[Dataset entries]
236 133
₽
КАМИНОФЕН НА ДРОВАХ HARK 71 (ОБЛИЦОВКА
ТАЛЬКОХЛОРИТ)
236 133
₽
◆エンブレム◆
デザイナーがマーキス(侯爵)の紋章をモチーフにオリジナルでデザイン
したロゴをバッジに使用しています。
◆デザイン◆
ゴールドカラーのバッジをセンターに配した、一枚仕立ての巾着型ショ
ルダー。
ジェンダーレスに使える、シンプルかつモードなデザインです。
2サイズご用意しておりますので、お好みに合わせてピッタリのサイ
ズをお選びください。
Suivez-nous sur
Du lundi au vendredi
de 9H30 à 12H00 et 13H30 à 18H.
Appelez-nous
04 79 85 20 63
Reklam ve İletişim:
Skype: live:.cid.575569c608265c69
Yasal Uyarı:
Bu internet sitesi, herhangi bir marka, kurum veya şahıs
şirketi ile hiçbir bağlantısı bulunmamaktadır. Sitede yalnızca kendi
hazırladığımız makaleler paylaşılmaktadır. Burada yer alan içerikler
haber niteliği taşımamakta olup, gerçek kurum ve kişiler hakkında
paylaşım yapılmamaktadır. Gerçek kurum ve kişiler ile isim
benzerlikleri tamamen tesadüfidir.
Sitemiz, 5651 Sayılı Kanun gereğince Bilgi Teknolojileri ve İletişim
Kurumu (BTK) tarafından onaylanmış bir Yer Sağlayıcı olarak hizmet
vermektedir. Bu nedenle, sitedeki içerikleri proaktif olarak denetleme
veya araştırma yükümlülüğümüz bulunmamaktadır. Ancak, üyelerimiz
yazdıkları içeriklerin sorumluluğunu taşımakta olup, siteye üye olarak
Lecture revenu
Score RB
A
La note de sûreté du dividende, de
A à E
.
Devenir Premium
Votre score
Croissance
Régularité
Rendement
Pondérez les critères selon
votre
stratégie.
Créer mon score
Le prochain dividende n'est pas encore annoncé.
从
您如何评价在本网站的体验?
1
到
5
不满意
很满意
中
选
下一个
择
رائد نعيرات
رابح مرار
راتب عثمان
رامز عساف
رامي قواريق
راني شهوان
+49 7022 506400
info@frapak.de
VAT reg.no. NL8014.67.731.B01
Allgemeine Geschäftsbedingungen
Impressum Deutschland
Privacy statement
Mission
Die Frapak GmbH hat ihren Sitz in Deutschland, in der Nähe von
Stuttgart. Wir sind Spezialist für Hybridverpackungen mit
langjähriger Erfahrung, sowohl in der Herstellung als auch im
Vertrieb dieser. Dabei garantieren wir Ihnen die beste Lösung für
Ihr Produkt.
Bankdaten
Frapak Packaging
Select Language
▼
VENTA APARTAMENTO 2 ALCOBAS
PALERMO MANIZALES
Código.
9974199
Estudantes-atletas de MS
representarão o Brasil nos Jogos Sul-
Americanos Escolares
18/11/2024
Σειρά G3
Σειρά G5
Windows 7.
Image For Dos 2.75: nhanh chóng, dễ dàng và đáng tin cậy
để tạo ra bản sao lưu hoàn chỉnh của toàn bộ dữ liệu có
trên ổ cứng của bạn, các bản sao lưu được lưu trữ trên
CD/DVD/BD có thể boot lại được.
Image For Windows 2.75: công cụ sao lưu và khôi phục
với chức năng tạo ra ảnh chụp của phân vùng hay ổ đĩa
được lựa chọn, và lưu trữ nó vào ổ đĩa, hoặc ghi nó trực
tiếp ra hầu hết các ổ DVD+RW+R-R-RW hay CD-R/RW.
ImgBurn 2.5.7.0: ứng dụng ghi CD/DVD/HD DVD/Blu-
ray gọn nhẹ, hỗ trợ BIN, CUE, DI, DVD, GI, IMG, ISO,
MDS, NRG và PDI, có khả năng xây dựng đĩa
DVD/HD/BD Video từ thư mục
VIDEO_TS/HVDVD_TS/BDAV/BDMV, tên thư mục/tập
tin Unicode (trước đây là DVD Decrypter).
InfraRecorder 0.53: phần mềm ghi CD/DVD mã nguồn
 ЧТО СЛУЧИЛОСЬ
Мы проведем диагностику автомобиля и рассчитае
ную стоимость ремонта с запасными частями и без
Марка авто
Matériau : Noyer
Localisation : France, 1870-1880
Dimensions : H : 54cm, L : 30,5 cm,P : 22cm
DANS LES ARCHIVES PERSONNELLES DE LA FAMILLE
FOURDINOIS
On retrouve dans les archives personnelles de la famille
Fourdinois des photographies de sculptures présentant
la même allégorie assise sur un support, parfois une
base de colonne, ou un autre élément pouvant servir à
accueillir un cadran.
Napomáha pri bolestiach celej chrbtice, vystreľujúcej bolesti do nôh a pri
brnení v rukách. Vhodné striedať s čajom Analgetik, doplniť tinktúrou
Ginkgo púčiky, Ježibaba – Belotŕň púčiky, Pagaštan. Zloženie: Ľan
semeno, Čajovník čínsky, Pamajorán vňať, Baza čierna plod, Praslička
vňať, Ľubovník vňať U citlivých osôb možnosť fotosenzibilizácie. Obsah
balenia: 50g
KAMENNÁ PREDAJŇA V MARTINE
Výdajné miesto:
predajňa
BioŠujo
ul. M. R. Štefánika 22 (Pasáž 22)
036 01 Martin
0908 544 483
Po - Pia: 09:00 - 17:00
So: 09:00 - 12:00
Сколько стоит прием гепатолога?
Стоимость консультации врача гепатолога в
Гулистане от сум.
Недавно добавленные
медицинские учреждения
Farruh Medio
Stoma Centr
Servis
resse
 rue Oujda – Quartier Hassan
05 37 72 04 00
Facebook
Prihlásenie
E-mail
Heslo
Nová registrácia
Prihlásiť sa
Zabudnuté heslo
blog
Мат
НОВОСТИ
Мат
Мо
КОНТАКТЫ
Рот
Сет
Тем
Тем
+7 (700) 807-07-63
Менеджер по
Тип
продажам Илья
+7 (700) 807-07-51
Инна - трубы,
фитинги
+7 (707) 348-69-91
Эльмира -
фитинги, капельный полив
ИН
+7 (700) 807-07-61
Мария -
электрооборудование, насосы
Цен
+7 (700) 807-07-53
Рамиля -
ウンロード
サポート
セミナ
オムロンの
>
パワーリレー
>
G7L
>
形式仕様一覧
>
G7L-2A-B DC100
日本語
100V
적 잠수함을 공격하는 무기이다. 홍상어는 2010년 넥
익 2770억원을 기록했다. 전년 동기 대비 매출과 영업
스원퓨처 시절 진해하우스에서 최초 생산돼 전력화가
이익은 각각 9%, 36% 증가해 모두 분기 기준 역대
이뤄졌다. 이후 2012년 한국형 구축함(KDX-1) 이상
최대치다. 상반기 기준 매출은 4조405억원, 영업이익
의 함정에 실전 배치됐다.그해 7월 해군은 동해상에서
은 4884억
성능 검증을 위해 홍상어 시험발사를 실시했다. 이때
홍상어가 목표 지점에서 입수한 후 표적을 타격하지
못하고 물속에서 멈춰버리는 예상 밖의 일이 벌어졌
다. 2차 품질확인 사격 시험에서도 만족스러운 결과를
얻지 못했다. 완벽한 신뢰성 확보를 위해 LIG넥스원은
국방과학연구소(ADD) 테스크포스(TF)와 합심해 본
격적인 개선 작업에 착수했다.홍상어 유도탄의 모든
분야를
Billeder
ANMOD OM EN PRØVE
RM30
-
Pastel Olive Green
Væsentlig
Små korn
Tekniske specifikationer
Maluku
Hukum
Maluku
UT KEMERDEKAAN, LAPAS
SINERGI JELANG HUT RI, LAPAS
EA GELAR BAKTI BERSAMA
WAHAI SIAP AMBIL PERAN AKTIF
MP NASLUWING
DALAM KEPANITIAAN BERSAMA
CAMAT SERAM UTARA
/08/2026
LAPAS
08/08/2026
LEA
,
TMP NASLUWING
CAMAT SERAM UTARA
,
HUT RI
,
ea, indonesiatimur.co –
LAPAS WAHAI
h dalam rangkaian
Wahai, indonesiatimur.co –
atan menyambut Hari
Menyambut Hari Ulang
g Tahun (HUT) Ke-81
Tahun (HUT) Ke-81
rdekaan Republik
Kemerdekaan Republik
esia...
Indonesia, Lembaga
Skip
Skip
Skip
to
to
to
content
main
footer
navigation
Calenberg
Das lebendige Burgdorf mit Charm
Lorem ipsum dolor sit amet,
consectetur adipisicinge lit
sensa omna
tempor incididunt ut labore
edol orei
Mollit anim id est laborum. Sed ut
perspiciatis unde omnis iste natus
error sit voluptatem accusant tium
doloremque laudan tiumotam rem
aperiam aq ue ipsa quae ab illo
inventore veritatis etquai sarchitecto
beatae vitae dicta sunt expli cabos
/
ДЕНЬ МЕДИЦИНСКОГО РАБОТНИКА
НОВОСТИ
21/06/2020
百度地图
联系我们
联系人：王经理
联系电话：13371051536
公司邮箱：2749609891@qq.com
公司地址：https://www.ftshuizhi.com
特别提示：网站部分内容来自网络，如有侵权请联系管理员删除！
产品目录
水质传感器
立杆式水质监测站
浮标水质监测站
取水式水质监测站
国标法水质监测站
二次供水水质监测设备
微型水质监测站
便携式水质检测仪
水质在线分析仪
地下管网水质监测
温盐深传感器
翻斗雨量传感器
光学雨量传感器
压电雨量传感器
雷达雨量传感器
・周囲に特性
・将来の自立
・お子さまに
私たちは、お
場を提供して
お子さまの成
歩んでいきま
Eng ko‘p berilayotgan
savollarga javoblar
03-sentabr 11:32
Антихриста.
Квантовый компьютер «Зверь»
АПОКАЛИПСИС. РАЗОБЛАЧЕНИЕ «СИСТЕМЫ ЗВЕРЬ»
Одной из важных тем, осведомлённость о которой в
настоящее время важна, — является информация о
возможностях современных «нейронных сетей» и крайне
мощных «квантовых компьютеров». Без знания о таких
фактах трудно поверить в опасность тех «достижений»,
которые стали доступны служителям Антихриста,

● WHAT YOU WILL DO
Set down, unchanged, only those lines above that fall between the line with "brnení v rukách." and the line with "스원퓨처 시절 진해하우스에서 최초 생산돼 전력화가", the two end lines included.

● EXERCISE RESULT
brnení v rukách. Vhodné striedať s čajom Analgetik, doplniť tinktúrou
Ginkgo púčiky, Ježibaba – Belotŕň púčiky, Pagaštan. Zloženie: Ľan
semeno, Čajovník čínsky, Pamajorán vňať, Baza čierna plod, Praslička
vňať, Ľubovník vňať U citlivých osôb možnosť fotosenzibilizácie. Obsah
balenia: 50g
KAMENNÁ PREDAJŇA V MARTINE
Výdajné miesto:
predajňa
BioŠujo
ul. M. R. Štefánika 22 (Pasáž 22)
036 01 Martin
0908 544 483
Po - Pia: 09:00 - 17:00
So: 09:00 - 12:00
Сколько стоит прием гепатолога?
Стоимость консультации врача гепатолога в
Гулистане от сум.
Недавно добавленные
медицинские учреждения
Farruh Medio
Stoma Centr
Servis
resse
 rue Oujda – Quartier Hassan
05 37 72 04 00
Facebook
Prihlásenie
E-mail
Heslo
Nová registrácia
Prihlásiť sa
Zabudnuté heslo
blog
Мат
НОВОСТИ
Мат
Мо
КОНТАКТЫ
Рот
Сет
Тем
Тем
+7 (700) 807-07-63
Менеджер по
Тип
продажам Илья
+7 (700) 807-07-51
Инна - трубы,
фитинги
+7 (707) 348-69-91
Эльмира -
фитинги, капельный полив
ИН
+7 (700) 807-07-61
Мария -
электрооборудование, насосы
Цен
+7 (700) 807-07-53
Рамиля -
ウンロード
サポート
セミナ
オムロンの
>
パワーリレー
>
G7L
>
形式仕様一覧
>
G7L-2A-B DC100
日本語
100V
적 잠수함을 공격하는 무기이다. 홍상어는 2010년 넥
익 2770억원을 기록했다. 전년 동기 대비 매출과 영업
스원퓨처 시절 진해하우스에서 최초 생산돼 전력화가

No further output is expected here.